Cybercafés en banlieue : Des enfants exposés à la pornographie sur Internet
mercredi 22 septembre 2010
Même s’ils sont d’une utilité réelle, les cybercafés de la banlieue présentent un danger pour les enfants. Car l’absence de surveillance expose ces clients en culottes courtes aux pires perversions qui polluent le Net. En témoignent les ruées vers les machines par ces petits accros des sites pornographiques, avec toutes les conséquences qui peuvent en découler pour leur future vie sexuelle. Les autorités sont invitées à y mettre de l’ordre.
Profitant de la complicité du gérant ou ayant déjoué sa vigilance, un enfant d’environ une dizaine d’années se concentre sur un ordinateur à l’écran incliné, dans un coin de cyber en banlieue, de sorte que personne ne peut voir ce qu’il regarde.
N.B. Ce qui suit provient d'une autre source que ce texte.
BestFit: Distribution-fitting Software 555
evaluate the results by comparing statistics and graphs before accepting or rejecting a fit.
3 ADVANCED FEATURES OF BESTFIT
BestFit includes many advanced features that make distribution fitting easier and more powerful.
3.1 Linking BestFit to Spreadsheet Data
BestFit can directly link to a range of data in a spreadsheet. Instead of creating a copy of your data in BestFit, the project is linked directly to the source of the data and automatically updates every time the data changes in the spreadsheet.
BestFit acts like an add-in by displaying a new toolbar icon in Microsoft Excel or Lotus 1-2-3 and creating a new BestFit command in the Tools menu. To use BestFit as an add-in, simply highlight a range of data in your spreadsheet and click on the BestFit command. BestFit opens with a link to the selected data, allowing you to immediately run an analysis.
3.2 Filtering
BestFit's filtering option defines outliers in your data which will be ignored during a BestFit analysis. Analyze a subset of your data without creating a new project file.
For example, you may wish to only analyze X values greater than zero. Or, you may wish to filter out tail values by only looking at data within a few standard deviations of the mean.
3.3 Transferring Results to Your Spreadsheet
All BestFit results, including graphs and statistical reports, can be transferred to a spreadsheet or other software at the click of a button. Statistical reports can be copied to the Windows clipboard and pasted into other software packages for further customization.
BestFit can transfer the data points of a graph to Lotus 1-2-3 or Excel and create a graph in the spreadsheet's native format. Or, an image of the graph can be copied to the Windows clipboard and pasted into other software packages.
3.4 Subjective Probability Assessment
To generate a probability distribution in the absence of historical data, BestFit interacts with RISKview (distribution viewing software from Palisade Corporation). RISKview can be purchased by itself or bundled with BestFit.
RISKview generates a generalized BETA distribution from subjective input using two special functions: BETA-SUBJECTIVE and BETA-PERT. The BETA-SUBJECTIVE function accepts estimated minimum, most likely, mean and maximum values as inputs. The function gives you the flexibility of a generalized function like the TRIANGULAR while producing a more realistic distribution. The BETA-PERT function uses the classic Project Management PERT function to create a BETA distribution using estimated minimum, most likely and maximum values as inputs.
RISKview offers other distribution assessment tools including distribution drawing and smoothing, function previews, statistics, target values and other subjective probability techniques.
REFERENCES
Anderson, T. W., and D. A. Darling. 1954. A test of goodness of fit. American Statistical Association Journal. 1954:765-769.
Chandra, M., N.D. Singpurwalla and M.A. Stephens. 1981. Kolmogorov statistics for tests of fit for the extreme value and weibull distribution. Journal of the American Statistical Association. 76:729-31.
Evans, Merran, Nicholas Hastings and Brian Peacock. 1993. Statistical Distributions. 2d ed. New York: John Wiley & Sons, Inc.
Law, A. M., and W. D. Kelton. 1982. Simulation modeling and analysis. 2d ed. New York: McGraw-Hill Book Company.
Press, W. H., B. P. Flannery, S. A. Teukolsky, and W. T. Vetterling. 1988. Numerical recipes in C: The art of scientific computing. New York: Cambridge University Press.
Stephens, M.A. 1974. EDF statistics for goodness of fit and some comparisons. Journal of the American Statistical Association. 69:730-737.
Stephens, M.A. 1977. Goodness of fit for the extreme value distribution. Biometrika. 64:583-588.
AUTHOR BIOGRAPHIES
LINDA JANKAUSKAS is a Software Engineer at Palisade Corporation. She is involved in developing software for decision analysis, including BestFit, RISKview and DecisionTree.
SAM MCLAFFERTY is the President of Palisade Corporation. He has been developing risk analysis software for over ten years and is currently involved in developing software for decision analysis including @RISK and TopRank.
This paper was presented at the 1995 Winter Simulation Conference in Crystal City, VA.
Tout à coup, le gérant se tourne vers lui, menaçant, et lui lance : « hey, ferme cette page ». Apparemment, l’enfant était en train de visiter un site pornographique à l’insu de tout le monde. Pourtant, faisant comme s’il avait été accusé à tort, le gamin fait mine d’être vexé. Le gérant ne désarme pas pour autant : « ne fais pas le malin, on se comprend », dit-il. De fait, cet incident n’est que l’arbre qui cache la forêt. Parce que si des enfants de son âge viennent tous les jours dans ce cyber, attirés par les sites ludiques, beaucoup d’autres le fréquentent pour découvrir du monde de la pornographie. Et bien qu’on attire souvent leur attention sur les risques de perversion précoce chez les enfants via internet, les gérants de cyber semblent verser dans une subtile complicité. Même si tout le monde n’est pas à loger à la même enseigne. Certains parmi eux peuvent être cités en exemple, comme Ibrahima Diop qui gère un cybercafé sur la route de Tally Diallo. « Moi, je ne permets à aucun gamin de visiter un site pornographique dans mon cyber, même si je me retrouvais avec une journée sans recettes », fulmine-t-il. Mieux dira-t-il, « avec les adultes, il y a des limites de tolérance à ne pas dépasser ». Par contre, chez Mbaye qui est établi à Pikine Icotaf, nous avons pu suivre les manœuvres de deux enfants livrés à eux-mêmes. Parce que d’abord, les écrans y sont placés hors du champ de vision du gérant. Au grand bonheur de deux bambins âgés de moins d’une dizaine d’années, qui s’y mettent dès leur installation sur une même chaise. Le plus grand s’est attaqué à un site pornographique tout en jetant par intermittence des œillades tantôt sur sa gauche, tantôt sur sa droite, histoire de s’assurer qu’il n’est pas surveillé.
La complexité de certains gérants de cybers
Un coup d’œil en coin nous permet de voir qu’ils se sont concentrés sur une image pendant quelques secondes avant de zapper brusquement, apparemment, dérangés par notre présence. Le fait qu’ils ont changé de machine dès qu’une autre plus isolée a été libérée confirme nos soupçons. Nous allons nous en ouvrir au gérant. A la question de savoir s’il est conscient que ces enfants ne visitent que des sites pornographiques, celui-ci fait mine de s’offusquer. « Vous n’allez pas me croire, mais j’engueule de manière régulière les enfants qui viennent pour des sites pornographiques », lance-t-il mettant fin à la conversation. Plus loin de là, à Pikine Tally Bou Mack, le gérant Malick Faye reconnaît quant à lui le phénomène des enfants ainsi pervertis. « Les gens n’en parlent pas ou bien ils en parlent peu, mais si l’on n’y prend garde, cela risque d’avoir des conséquences graves dans un futur proche », dit Malick. Pour lui, parmi les conséquences pouvant en découler, on peut retenir la tendance au viol. « Imagine un gamin qui découvre la vie sexuelle à l’âge de dix ans ; il y a de fortes chances qu’il commette plusieurs viols avant d’atteindre la majorité », soutien-il. Des craintes que nourrit également Ababacar Diouf, lui aussi gérant de cybercafé à Guédiawaye. « Moi j’ai la certitude que ces gamins qui commencent déjà à s’intéresser au sexe sont de potentiels violeurs, et par conséquent, de futurs prisonniers ». Ababacar Diouf est convaincu que l’ampleur de ce phénomène nécessite la réaction des autorités qui doivent prendre des mesures à l’encontre des cybercafés qui n’exercent aucune surveillance sur la visite des sites pornographiques. Une mesure qui s’annonce d’autant plus urgente que beaucoup de gérants évitent de fâcher ces gamins qui, somme toute, font partie de leur clientèle.